ARTE
Cara y cruz veneciano
En el panorama internacional, lo más relevante, y también lo más prescindible del ámbito artístico, recalaba en la Bienal de Venecia. Los peor parados, los comisarios. Gana el Palacio Fortuny
En Venecia puedes pasar de lo «paradisiaco» a la abominación infernal en una fracción de segundo. Si además es verano, y en pleno frenesí «bienalístico», lo sublime y lo ridículo se entretejen hasta límites indescriptibles. Por tanto, lo mejor y lo peor tienen, en mi recuerdo apresurado de lo acontecido en 2015, tintes venecianos. Esperaba mucho de la propuesta de Okwui Enwezor , y lo que me encontré fue una exposición atestada de obras, pésimamente montada y con muchas insustanciales. La pretensión de dar cuenta del estado político del mundo se resolvía de la peor manera posible, en un escenario teatral en el que la recitación (puramente rutinaria) de «El capital» de Marx podía ceder el sitio a performances que producían un aburrimiento insondable. Más allá del tedio presuntamente «crítico» del comisariado general de la Bienal se encontraba la propuesta del Pabellón de España, que era de lo peor que se ha visto en décadas.
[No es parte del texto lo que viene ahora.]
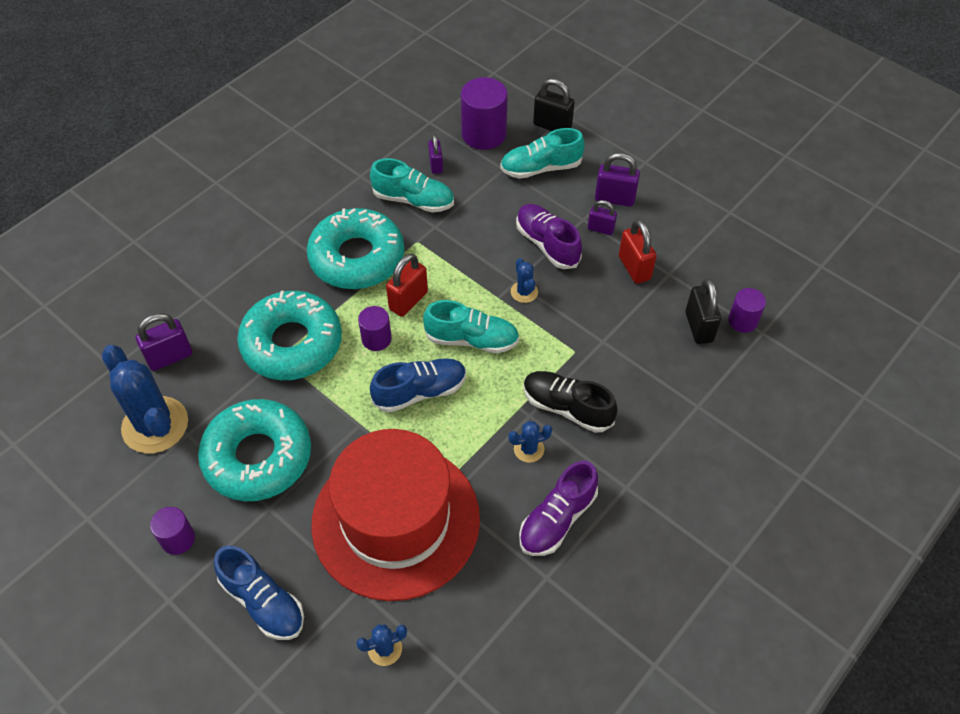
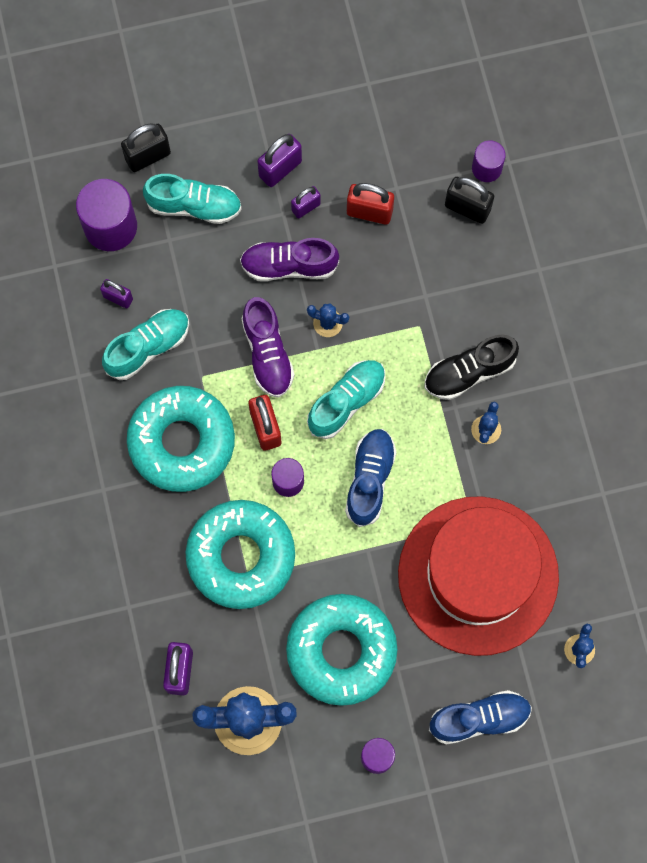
camera: 55 degrees left, 20 degrees up
turquoise shoe [500,128,585,179] -> turquoise shoe turned 105 degrees counterclockwise [143,174,242,224]
purple shoe [519,461,598,556] -> purple shoe moved to [241,297,295,398]

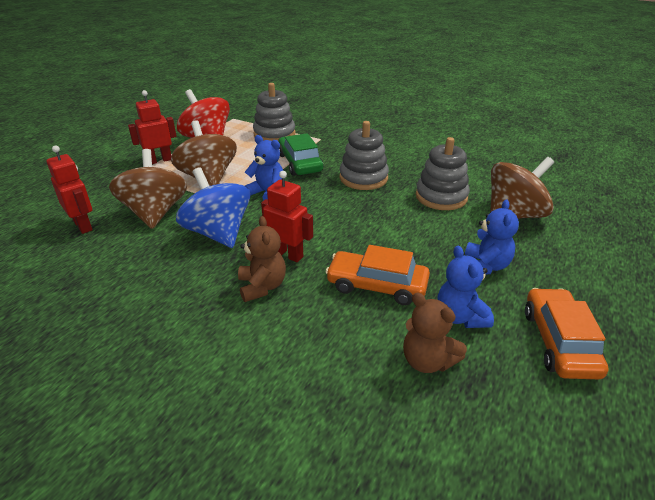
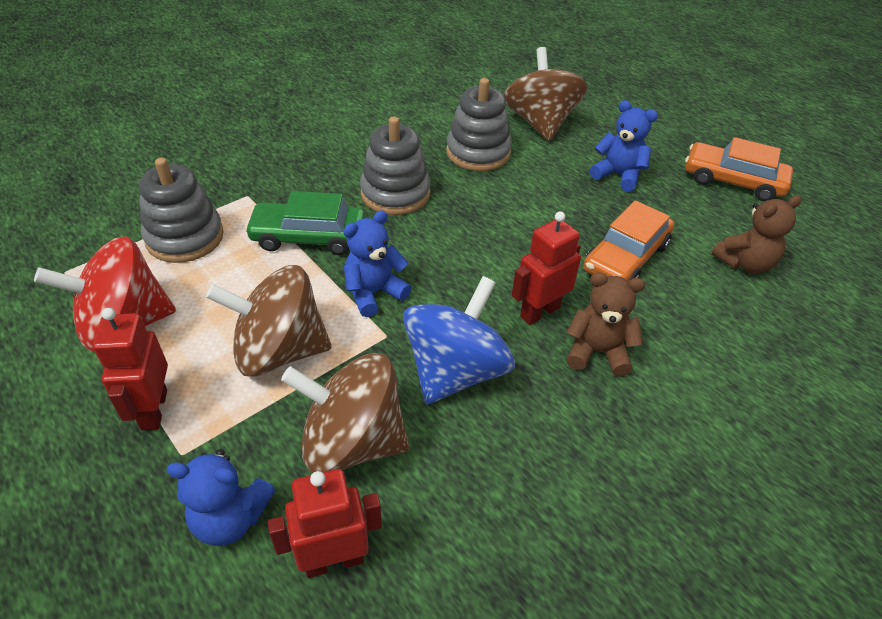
camera: 70 degrees left, 10 degrees up
blue spinning top [176,167,250,248] -> blue spinning top turned 135 degrees clockwise [403,276,515,404]
blue teddy bear [438,246,494,328] -> blue teddy bear moved to [167,449,275,546]

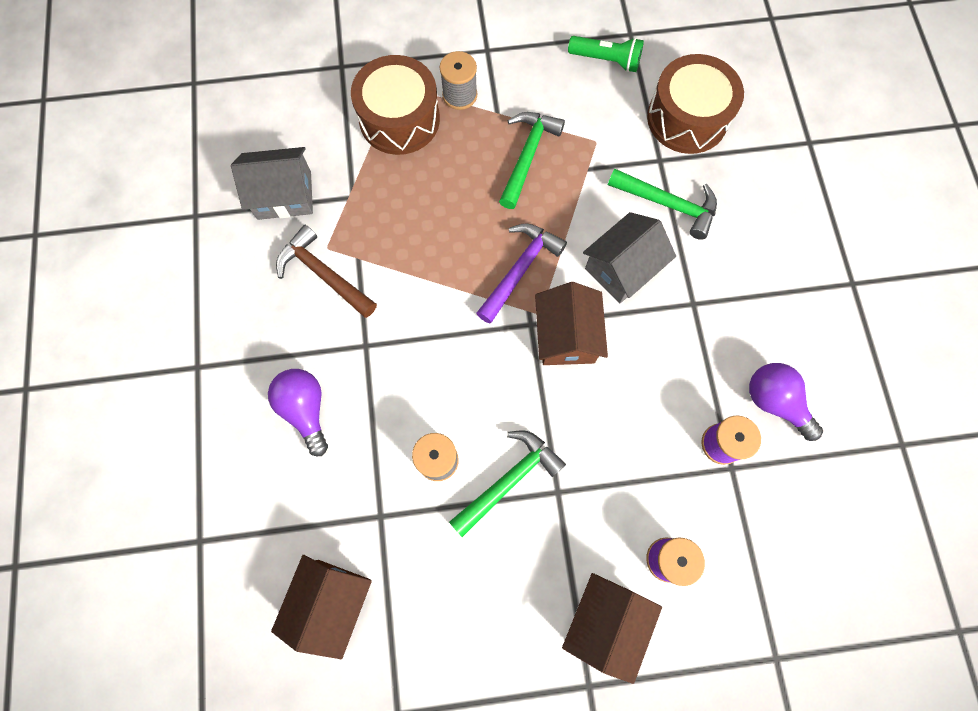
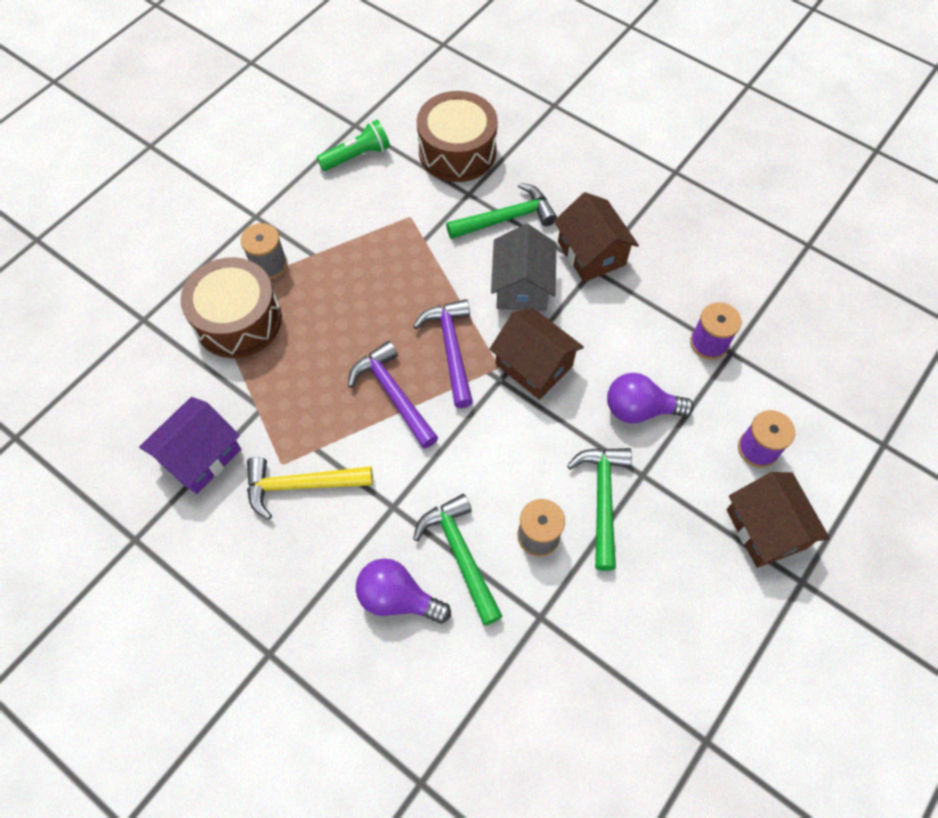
camera: 45 degrees left, 10 degrees down
grey house [231,147,313,220] -> purple house [139,397,241,494]
brown house [271,555,372,659] -> brown house moved to [554,192,639,282]
brown hammer [276,225,377,318] -> yellow hammer [247,457,373,520]
green hammer [499,112,565,209] -> green hammer moved to [413,494,503,626]
purple light bulb [749,363,823,441] -> purple light bulb moved to [607,373,694,424]
none -> purple hammer [348,341,438,449]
Martí Manen trató de mostrar las «rarezas» dalinianas (tópicos sobre los que no se aportó nada revelador), y dio carta libre a unos artistas que no pudieron superar un contexto curatorial tan inconsistente. Entre una retórica política globalmente desactivada y una paranoia-crítica de postureo insustancial, se ofreció un presente tan oscuro como el futuro del mundo.
Resultados armónicos
Una vez más, lo mejor estaba en el Palazzo Fortuny por obra y gracia de Axel Vervoordt . En 2015 tituló la exposición «Proportio» , en la que revisó la idea de armonía desde la cultura griega hasta nuestros días, con obras, entre otros, de Boticelli o Antonio Cánova ; dibujos de Durero ; esculturas de Chillida, Judd o Gormley , cuadros de Morandi, Albers o Palazuelo ; fotos de Foucault o Shirin Neshat ; vídeos de Abramovic o Bill Viola ; instalaciones de Mario Merz o Anish Kapoor ; maquetas de Le Corbusier o Richard Meier , pero también piedras ornamentales del Neolítico, esculturas de la séptima dinastía egipcia o un trozo de pirita. Una cantidad enorme de obras de todo tipo y formato, dispuestas con tanta astucia que disipaba la sensación de horror vacui. En tiempos desquiciados, cuando el terror impone su ley, resulta difícil repensar la tradición «pitagórica» o entregarse a una actitud contemplativa sin deslizarse hacia el esteticismo o lo decorativo. La voluntad reflexiva atravesaba esta exposición y nos obligaba a pensar sin olvidar la acelerada ceremonia de lo banal. En la mezcla singular de lo «decadentista» y la armonía del arte surge una muestra que Vervoordt no tuvo temor en calificar de filosófica. Afortunadamente.